Hot tub health kick: why a long bath is almost as good for you as a long run

Researchers have discovered that prolonged immersion in a piping hot bath has many of the same medical benefits as aerobic exercise

Name: Hot baths.

Age: First used by the ancient Egyptians 4,000 years ago.

Appearance: A large thermoformed acrylic receptacle – or stone, if you’re an ancient Egyptian – filled with warm water.

Thank you for explaining what a bath looks like. I know. This is my job. You’re welcome.

More pertinently, why are you explaining baths? Oh, that’s easy. Because having a hot bath is exactly the same as doing exercise.

I mean, clearly it isn’t. Yes it is! The University of Coventry did a study, and discovered that having a bath is exactly the same as doing exercise.

Rubbish. Well, not quite. It found that hot baths can bring about certain similar health benefits to those of aerobic exercise. Heat therapies, including time in a hot tub, can raise core body temperature and improve blood flow, which can lower blood pressure, control blood sugar and reduce inflammation.

That isn’t the same as doing exercise. Well, no, you won’t build muscle or lose weight by having a bath, but …
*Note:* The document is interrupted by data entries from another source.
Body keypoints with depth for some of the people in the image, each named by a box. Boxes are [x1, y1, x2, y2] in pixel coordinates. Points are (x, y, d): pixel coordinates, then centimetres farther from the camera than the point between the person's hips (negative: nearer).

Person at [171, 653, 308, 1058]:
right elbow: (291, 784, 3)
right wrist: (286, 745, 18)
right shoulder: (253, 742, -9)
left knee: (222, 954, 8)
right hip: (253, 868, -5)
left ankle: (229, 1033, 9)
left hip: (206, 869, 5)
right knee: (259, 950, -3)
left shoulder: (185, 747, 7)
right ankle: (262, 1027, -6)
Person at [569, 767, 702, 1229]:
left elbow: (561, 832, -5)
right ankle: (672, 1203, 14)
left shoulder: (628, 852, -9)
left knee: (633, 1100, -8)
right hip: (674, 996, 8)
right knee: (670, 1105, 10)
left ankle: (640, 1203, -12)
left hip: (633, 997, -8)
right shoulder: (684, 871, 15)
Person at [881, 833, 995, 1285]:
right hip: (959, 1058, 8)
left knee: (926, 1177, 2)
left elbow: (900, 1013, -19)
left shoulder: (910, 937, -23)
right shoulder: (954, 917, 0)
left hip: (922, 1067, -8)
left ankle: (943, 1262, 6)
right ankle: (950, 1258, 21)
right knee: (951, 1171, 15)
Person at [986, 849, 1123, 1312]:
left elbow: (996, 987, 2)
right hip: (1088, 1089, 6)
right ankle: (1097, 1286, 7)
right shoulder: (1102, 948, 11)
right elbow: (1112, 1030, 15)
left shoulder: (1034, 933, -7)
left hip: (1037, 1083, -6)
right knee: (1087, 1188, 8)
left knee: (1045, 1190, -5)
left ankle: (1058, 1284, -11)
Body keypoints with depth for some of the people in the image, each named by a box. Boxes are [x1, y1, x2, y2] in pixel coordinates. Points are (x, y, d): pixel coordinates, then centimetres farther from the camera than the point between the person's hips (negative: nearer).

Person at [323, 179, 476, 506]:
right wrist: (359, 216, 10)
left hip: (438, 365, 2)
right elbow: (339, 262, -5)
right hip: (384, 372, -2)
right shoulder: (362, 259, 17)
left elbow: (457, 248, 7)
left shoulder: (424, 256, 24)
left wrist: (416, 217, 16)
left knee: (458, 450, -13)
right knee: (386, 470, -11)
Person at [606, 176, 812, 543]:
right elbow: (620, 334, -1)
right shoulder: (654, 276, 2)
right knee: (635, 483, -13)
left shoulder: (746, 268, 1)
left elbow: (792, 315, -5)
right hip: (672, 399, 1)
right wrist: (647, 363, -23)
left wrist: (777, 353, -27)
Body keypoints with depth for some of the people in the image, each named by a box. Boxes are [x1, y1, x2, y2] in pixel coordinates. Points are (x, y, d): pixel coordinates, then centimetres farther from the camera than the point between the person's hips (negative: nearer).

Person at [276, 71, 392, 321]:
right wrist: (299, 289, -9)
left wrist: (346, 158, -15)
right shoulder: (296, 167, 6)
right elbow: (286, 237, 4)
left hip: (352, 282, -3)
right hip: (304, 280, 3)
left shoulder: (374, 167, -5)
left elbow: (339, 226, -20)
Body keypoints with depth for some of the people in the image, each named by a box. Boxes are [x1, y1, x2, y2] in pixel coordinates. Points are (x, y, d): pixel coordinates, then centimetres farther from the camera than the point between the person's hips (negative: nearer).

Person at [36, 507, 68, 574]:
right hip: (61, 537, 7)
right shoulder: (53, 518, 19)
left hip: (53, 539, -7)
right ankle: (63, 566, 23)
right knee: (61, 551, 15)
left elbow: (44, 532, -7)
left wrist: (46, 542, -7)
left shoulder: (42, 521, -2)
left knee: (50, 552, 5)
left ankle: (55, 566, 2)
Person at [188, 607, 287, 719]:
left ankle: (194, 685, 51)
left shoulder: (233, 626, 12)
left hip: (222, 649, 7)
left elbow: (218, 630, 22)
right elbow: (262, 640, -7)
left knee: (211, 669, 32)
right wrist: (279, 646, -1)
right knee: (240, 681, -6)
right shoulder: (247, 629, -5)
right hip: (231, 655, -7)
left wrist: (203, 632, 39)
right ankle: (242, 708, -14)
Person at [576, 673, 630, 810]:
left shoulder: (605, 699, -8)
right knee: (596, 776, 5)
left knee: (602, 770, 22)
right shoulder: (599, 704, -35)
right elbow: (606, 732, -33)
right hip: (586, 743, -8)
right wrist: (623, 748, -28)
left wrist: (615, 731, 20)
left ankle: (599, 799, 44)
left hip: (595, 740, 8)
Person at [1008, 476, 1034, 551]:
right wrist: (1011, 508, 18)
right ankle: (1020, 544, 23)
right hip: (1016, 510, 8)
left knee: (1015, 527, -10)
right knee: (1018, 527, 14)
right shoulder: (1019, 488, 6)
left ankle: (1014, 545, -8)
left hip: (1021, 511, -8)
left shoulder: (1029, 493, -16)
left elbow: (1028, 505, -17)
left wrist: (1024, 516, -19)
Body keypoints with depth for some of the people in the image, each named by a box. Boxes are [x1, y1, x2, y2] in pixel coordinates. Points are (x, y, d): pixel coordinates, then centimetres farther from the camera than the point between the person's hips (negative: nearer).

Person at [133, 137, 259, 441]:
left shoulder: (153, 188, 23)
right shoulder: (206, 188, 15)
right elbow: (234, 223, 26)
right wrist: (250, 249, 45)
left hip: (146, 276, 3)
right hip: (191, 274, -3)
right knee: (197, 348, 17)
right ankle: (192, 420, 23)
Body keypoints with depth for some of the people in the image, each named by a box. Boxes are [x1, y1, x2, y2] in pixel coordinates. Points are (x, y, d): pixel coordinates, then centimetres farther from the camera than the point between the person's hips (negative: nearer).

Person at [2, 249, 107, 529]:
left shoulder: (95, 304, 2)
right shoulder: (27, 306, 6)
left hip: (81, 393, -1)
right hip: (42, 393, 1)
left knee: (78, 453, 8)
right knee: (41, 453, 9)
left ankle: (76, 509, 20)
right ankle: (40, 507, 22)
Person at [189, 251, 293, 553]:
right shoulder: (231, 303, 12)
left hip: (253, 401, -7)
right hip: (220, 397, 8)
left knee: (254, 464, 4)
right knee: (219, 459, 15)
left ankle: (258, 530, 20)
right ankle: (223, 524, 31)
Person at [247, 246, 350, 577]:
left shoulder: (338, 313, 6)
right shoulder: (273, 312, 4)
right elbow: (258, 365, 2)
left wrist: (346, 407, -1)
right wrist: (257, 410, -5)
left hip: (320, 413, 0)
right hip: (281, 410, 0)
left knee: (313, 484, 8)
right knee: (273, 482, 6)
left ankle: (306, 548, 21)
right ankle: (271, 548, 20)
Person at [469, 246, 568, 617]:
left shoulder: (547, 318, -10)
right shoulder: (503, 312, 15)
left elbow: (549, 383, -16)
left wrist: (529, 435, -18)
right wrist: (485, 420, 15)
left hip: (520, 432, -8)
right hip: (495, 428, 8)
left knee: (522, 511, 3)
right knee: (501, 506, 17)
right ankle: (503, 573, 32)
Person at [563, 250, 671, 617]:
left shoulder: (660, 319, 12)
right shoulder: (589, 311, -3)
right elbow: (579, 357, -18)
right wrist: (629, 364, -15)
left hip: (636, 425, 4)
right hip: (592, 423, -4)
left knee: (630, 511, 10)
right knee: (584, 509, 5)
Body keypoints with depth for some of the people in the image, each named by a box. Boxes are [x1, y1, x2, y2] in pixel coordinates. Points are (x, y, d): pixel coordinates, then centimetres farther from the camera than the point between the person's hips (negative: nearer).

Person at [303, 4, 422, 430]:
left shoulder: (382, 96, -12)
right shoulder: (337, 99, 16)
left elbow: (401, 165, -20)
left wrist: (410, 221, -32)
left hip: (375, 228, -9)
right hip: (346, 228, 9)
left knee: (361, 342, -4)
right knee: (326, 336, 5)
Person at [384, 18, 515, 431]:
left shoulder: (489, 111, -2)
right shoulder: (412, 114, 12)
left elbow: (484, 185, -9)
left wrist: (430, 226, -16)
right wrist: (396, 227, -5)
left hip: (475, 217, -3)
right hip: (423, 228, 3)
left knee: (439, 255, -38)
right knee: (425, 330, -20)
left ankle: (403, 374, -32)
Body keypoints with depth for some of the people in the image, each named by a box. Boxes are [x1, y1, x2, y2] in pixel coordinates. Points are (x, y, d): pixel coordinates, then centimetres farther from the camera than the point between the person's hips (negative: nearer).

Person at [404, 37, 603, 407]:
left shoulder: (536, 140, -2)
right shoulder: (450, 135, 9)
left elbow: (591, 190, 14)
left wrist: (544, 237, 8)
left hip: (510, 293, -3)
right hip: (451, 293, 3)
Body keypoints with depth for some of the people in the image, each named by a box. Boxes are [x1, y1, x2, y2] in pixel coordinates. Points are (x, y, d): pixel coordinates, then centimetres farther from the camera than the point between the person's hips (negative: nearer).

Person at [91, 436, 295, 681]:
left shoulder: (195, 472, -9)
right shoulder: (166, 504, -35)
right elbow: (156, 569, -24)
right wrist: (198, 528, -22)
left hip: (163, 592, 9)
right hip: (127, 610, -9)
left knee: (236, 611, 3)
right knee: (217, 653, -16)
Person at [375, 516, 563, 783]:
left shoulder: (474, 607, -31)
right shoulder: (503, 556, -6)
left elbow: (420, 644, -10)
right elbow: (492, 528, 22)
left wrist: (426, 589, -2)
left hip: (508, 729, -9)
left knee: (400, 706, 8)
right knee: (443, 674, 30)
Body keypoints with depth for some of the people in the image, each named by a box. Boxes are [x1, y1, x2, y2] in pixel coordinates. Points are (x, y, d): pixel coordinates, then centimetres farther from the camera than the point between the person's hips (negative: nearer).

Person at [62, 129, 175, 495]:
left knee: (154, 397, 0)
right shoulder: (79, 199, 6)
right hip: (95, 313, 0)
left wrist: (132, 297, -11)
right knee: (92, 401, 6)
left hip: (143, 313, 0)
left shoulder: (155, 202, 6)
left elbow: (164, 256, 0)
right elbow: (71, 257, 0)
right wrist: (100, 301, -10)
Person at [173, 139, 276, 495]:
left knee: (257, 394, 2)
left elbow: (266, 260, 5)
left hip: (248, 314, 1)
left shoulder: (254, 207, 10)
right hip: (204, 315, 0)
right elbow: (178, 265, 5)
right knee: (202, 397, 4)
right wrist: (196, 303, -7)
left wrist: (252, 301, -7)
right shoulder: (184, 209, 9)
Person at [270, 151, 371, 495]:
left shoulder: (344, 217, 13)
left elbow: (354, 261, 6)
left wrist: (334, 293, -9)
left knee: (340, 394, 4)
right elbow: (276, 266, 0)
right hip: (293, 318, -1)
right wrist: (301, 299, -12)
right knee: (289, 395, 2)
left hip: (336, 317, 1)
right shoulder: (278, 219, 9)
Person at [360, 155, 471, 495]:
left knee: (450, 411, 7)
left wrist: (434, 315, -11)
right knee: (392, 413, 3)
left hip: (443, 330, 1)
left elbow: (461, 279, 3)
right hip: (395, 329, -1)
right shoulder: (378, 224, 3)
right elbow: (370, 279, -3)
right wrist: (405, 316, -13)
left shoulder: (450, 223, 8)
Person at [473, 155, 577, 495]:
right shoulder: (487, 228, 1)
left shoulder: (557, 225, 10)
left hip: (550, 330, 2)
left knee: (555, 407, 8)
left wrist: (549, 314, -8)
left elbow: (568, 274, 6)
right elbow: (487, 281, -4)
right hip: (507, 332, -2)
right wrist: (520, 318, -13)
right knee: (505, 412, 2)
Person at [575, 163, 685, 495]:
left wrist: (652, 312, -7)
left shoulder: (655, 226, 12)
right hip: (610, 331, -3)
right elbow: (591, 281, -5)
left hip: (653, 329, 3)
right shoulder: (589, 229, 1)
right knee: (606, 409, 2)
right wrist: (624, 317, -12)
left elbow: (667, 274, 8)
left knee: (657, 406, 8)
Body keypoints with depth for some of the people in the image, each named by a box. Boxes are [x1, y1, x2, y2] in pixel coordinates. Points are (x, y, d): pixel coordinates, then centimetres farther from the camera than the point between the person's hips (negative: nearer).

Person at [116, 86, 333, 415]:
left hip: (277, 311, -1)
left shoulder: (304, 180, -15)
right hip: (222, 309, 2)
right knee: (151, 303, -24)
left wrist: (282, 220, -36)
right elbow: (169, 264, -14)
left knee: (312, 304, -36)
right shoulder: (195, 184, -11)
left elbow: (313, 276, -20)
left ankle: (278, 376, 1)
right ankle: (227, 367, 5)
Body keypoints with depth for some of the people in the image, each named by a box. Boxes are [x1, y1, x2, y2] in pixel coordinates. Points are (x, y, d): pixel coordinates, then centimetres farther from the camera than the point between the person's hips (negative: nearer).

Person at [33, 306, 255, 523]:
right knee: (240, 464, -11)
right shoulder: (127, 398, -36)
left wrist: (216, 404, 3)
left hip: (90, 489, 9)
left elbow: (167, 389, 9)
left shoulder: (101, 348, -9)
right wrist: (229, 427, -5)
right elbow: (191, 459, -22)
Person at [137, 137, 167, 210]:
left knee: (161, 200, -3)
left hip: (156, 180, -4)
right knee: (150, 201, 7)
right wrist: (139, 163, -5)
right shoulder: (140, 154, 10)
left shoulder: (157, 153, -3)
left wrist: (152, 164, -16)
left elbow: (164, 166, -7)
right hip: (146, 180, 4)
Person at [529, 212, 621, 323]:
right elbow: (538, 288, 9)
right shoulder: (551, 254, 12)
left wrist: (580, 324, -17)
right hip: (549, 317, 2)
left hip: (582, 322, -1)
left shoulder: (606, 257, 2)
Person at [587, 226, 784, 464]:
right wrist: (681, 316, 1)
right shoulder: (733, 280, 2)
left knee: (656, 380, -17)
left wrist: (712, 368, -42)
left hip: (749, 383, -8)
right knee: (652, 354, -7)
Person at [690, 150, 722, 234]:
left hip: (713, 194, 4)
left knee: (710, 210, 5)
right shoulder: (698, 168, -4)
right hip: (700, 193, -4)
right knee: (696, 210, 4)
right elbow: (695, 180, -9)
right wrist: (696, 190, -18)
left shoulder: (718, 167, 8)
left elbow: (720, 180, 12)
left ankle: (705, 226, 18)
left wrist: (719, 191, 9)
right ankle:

Pfffft, I’m going to put my running shoes on. Wait! Imagine, for example, that you are old or have a chronic disease, and you’re unable to commit to regular exercise. If that’s the case, there is evidence that taking regular hot baths might be the next best thing.

Oh. I accept your apology.

How hot are we talking? This is the bad news. You probably can’t achieve these health benefits from your own bath. There is not much to be gained from plonking yourself in a tub that quickly loses heat during the episode of Bridgerton you’ve set aside for the occasion.

So what then? It’s better to sit in a hot tub. Charles James Steward, one of the study’s authors, recommends sitting up to your shoulders in a hot tub that is heated to approximately 40C (104F) for an hour.

Is that safe? As long as you’re willing to overlook the increased risk of dizziness, fainting and dehydration that comes from staying in a hot bath for that long.

What about saunas? Glad you asked. They broadly achieve the same thing. A study in Finland showed that middle-aged men who had four to seven sauna sessions a week enjoyed a 50% reduction in their risk of fatal cardiovascular disease compared with those who had only one sauna a week.

This is incredible. It is thought to be an antidepressant, too, and has been shown to decrease the risk of dementia.

Well, that’s it. I’m going to buy myself a hot tub and/or a sauna. That’s the spirit – although it’s worth remembering that exercise is generally better for you than just taking a bath, so maybe buy an exercise bike, too.

Do say: “Baths can make you healthier.”

Don’t say: “I’m running a marathon … from my hot tub.”